I wonder if it's possible to abuse the G4 fp engines for a little
integer work?  32 integer registers + 32 fp registers (integer work)
+ 32 AV banks.   I wonder...

Zypher wrote:

> I can give a little "proof" that RC5 can somehow be made faster on K7s...
> First off, I regularly run either RC5 or Gamma Flux on my Athlon system...
> I know my usual rates when nothing else is running...they're pretty static,
> I leave it on overnight.
> THEN, launch both programs...let them go through a few blocks
> Compare the rates...to put it simple, they add up to more than 100%. (GF
> takes more, but RC5 does not slow down as much as GF 'takes')
> They come to about 120%...and both are 'near 100% cpu idle usage' type
> programs. Following my very limited knowledge of cpus, I'd have to say each
> is utitlizing different parts of the core, and I know the K7 core was made
> to do as many instructions per cycle as was feasible...

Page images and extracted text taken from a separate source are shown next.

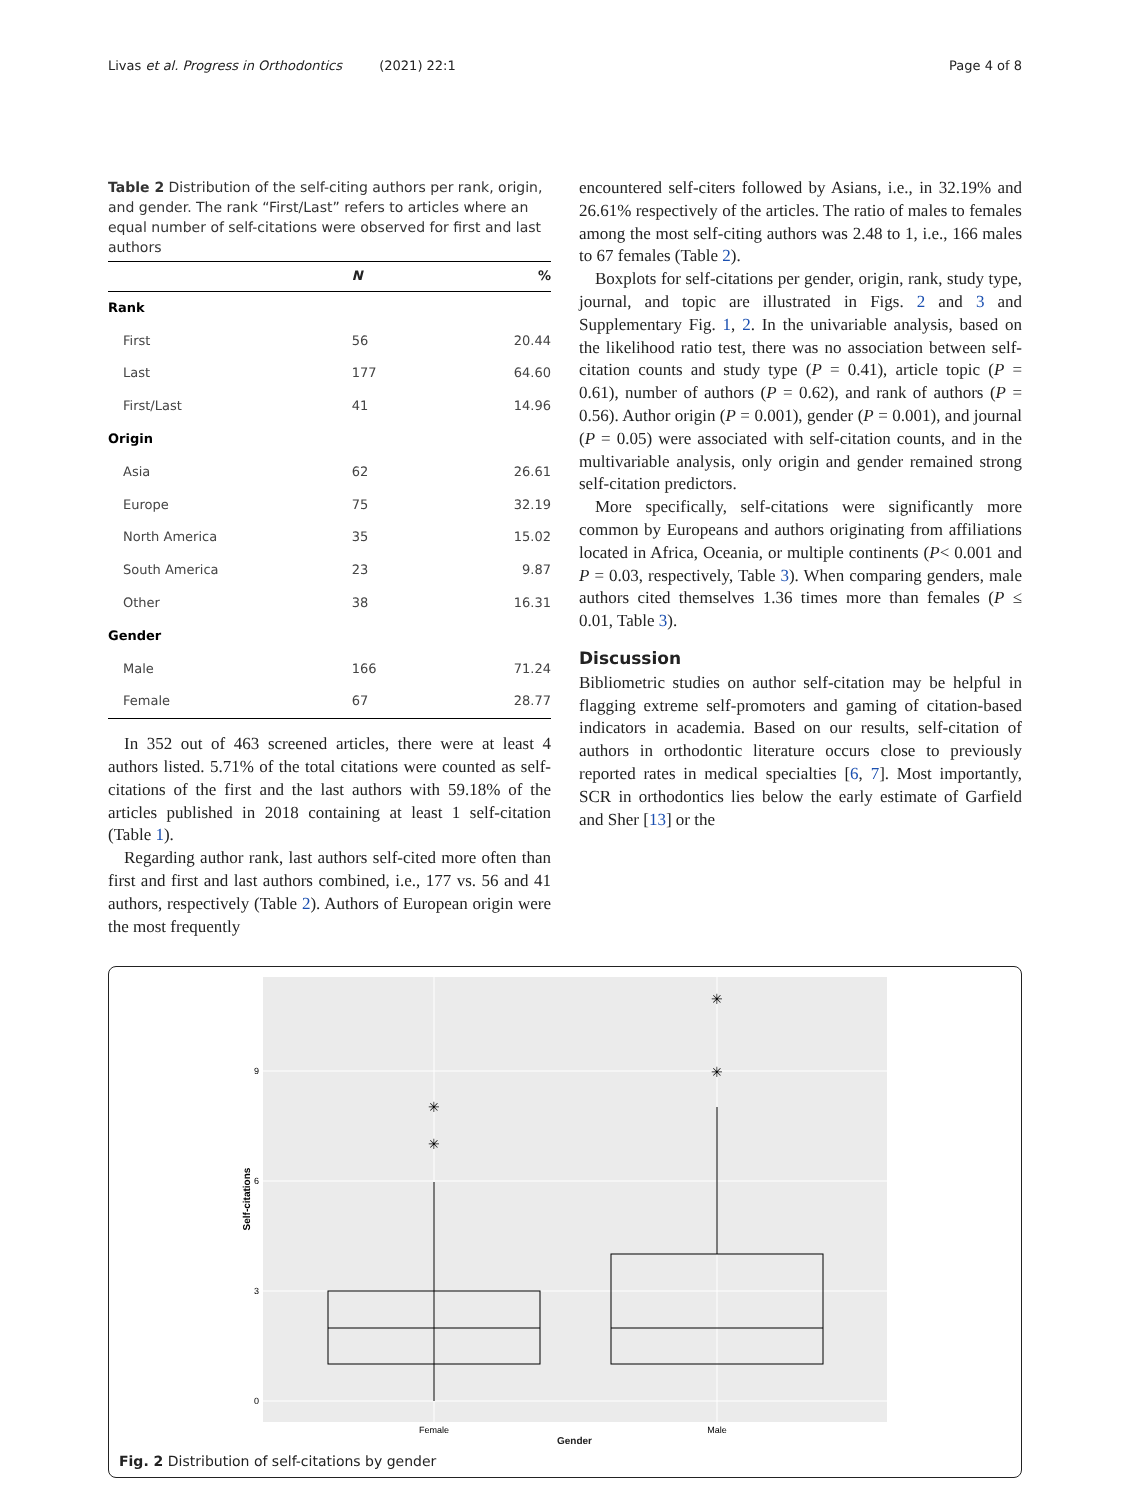Livas et al. Progress in Orthodontics (2021) 22:1 Page 4 of 8
Table 2 Distribution of the self-citing authors per rank, origin, and gender. The rank “First/Last” refers to articles where an equal number of self-citations were observed for first and last authors
| | N | % |
| --- | --- | --- |
| Rank | | |
| First | 56 | 20.44 |
| Last | 177 | 64.60 |
| First/Last | 41 | 14.96 |
| Origin | | |
| Asia | 62 | 26.61 |
| Europe | 75 | 32.19 |
| North America | 35 | 15.02 |
| South America | 23 | 9.87 |
| Other | 38 | 16.31 |
| Gender | | |
| Male | 166 | 71.24 |
| Female | 67 | 28.77 |
In 352 out of 463 screened articles, there were at least 4 authors listed. 5.71% of the total citations were counted as self-citations of the first and the last authors with 59.18% of the articles published in 2018 containing at least 1 self-citation (Table 1).
Regarding author rank, last authors self-cited more often than first and first and last authors combined, i.e., 177 vs. 56 and 41 authors, respectively (Table 2). Authors of European origin were the most frequently
encountered self-citers followed by Asians, i.e., in 32.19% and 26.61% respectively of the articles. The ratio of males to females among the most self-citing authors was 2.48 to 1, i.e., 166 males to 67 females (Table 2).
Boxplots for self-citations per gender, origin, rank, study type, journal, and topic are illustrated in Figs. 2 and 3 and Supplementary Fig. 1, 2. In the univariable analysis, based on the likelihood ratio test, there was no association between self-citation counts and study type (P = 0.41), article topic (P = 0.61), number of authors (P = 0.62), and rank of authors (P = 0.56). Author origin (P = 0.001), gender (P = 0.001), and journal (P = 0.05) were associated with self-citation counts, and in the multivariable analysis, only origin and gender remained strong self-citation predictors.
More specifically, self-citations were significantly more common by Europeans and authors originating from affiliations located in Africa, Oceania, or multiple continents (P< 0.001 and P = 0.03, respectively, Table 3). When comparing genders, male authors cited themselves 1.36 times more than females (P ≤ 0.01, Table 3).
Discussion
Bibliometric studies on author self-citation may be helpful in flagging extreme self-promoters and gaming of citation-based indicators in academia. Based on our results, self-citation of authors in orthodontic literature occurs close to previously reported rates in medical specialties [6, 7]. Most importantly, SCR in orthodontics lies below the early estimate of Garfield and Sher [13] or the
✳
✳
✳
✳
9
6
3
0
Female
Male
Self-citations
Gender
Fig. 2 Distribution of self-citations by gender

> So if each is getting work out of 'another part' of the CPU, then they can
> both be made to use that other part to some extent. I'll leave GF to
> dcypher, but RC5 is ontopic here ;)
> I think the real task is getting a decent amount of work done, writing the
> right code. Certainly beyond me, though I'm glad to see theres others on it.
> I live for speed in all its forms.
> > >Has anyone looked further into the AMD core optimisation as discussed in:
> > >http://lists.distributed.net/hypermail/rc5.Oct1999/0000.html
> > >It looked very promissing to me, but I'm afraid I have niether the
> > >programming skill, nor the time to look into it. If anyone shoud however
> > >know about some good literature about this subject, i would be glad to
> hear
> > >about it.
> >
> > I have started some work on theoretical code.  The main changes to the
> > original idea is that I have decoupled the round 3 key expansion and
> > encryption phases and will attempt to do most of the encryption using MMX
> > instructions while the integer code does the key expansion for the next
> two
> > keys.  Originally I had MMX instructions doing part of round 1 of the key
> > expansion of the next two keys while the integer code finished it off.